Reporters sans frontières (Rsf) a rendu public, hier, son rapport 2022 sur le classement mondial de la liberté de la presse. Et le moins que l’on puisse dire est que la nouvelle n’est pas bonne pour le Sénégal. En effet, classé à la 49ème place en 2021, notre pays se retrouve à la 73ème sur un total de 180 pays. Ainsi, il perd 24 places au moment où d’autres pays voisins comme la Gambie arrive à la 50ème place, avec un bond de 35 points.
Classé 49ème en 2021, le Sénégal occupe la 73ème place dans le nouveau rapport 2022 du classement mondial de la liberté de la presse, soit une chute de 24 points. Dans la région ouest africaine, notre pays est devancé par le Cap-Vert qui est venu à la 36ème position ; la Côte d’Ivoire à la 37ème ; le Burkina Faso 41ème place ; la Gambie 50ème place, et qui gagne 35 points. Sur les critères de notation, le Comité de sept experts s’est essentiellement intéressé sur des critères définis. Il s’agit de «la possibilité effective pour les journalistes, en tant qu’individus et en tant que collectifs, de sélectionner, produire et diffuser des informations dans l’intérêt général, indépendamment des interférences politiques, économiques, légales et sociales, et sans menaces pour leur sécurité physique et mentale». Au regard de ces indications, la majeure partie des pays du continent africain se situent entre la tranche «situation problématique, situation difficile», précise-t-on dans le document de Reporters sans frontières (Rsf).
Il faut signaler que ce classement révèle, toutefois, des exceptions dans certains pays en Afrique. Il s’agit des Seychelles, de la Namibie et de l’Afrique du Sud qui occupent respectivement le podium sur le continent. Car, la presse dans ces pays profite d’une situation plutôt «bonne». Par contre, une situation grave qui n’est pas enviable en Egypte, en Djibouti et en Erythrée. Ces pays africains figurent dans la bande rouge à l’instar de la Syrie, de l’Irak et de l’Arabie Saoudite ou encore de la Chine, de la Russie et de la Corée du Nord. «A l’échelle planétaire, seuls huit pays sont dans la bande verte. Ce qui prédit de bon augure pour la presse. Vingt-huit pays, soit un nombre record, sont en situation très grave en termes de liberté de la presse», relève le rapport du Classement mondial de la liberté de la presse de Rsf.

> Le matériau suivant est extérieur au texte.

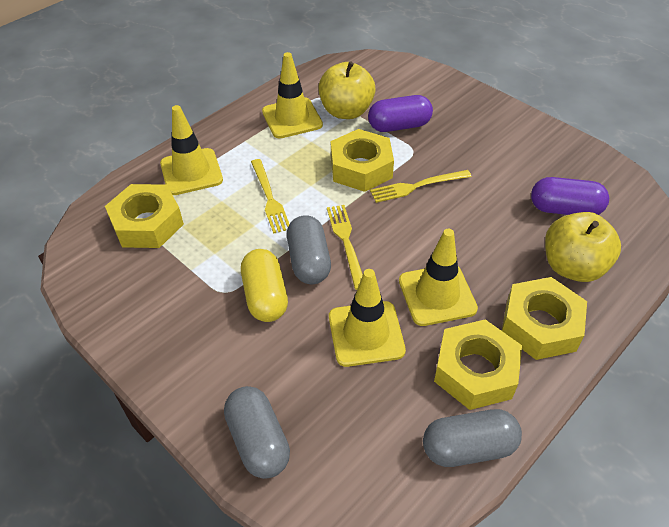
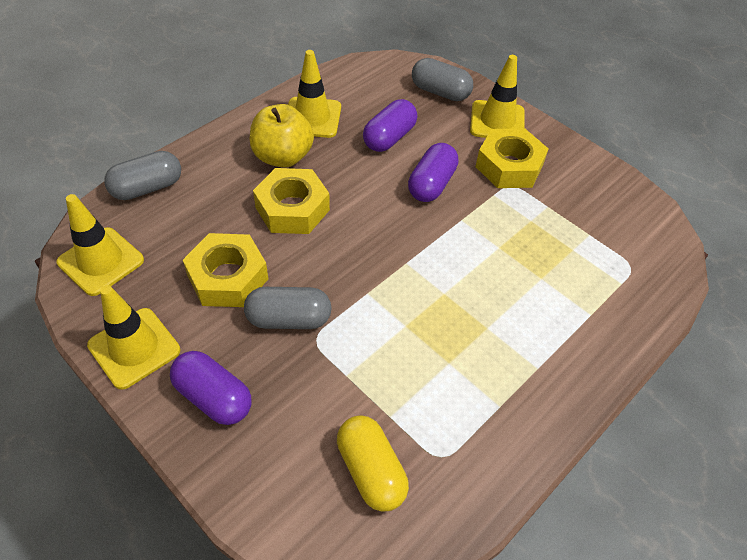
purple capsule: 2 -> 3
yellow apple: 2 -> 1
yellow fork: 3 -> 0
yellow nut: 4 -> 3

Au total, 12 pays passent dans la liste rouge du classement, dont le Bélarus (153e) et la Russie (155e) ; la Birmanie (176e) figure même aux côtés de la Corée du Nord (180e), de l’Érythrée (179e), de l’Iran (178e), du Turkménistan (177e) et de la Chine (175e). Le classement, qui évalue les conditions d’exercice du journalisme dans 180 pays et territoires, met aussi en exergue le «chaos informationnel actuel, soit un espace numérique globalisé et dérégulé, qui favorise les fausses informations et la propagande». En résulte une double polarisation, entre médias et entre États, qui intensifie les tensions.
L’invasion de l’Ukraine par la Russie…
Par ailleurs, l’invasion de l’Ukraine (106e) par la Russie (155e) à la fin du mois de février 2022 est emblématique du phénomène, puisqu’elle a été préparée par une guerre de la propagande, signale Rsf. Parmi les régimes autocratiques les plus répressifs, la Chine (175e) «a utilisé son arsenal législatif pour confiner sa population et la couper du reste du monde, et particulièrement celle de Hong Kong (148e), qui dévisse significativement dans le Classement».
«La rédactrice en chef de Russia Today, Margarita Simonian, a révélé le fond de sa pensée dans une émission de la chaîne Russia One en affirmant qu’aucune grande nation ne peut exister sans un contrôle de l’information», souligne le secrétaire général de Rsf, Christophe Deloire. «La mise en place d’un armement médiatique dans les pays autoritaires annihile le droit à l’information de leurs citoyens, mais il est aussi le corollaire de la montée des tensions sur le plan international, qui peuvent mener aux pires guerres. Sur le plan interne, la +fox-newsisation+ des médias est un danger funeste pour les démocraties. Car, elle sape les bases de la concorde civile et d’un débat public tolérant. Face à ces dérives, il est urgent de prendre les décisions qui s’imposent, en promouvant un +New Deal+ pour le journalisme, tel que proposé par le Forum sur l’information et la démocratie, et en adoptant un cadre légal adapté, avec notamment un système de protection des espaces informationnels démocratiques», préconise Christophe Deloire.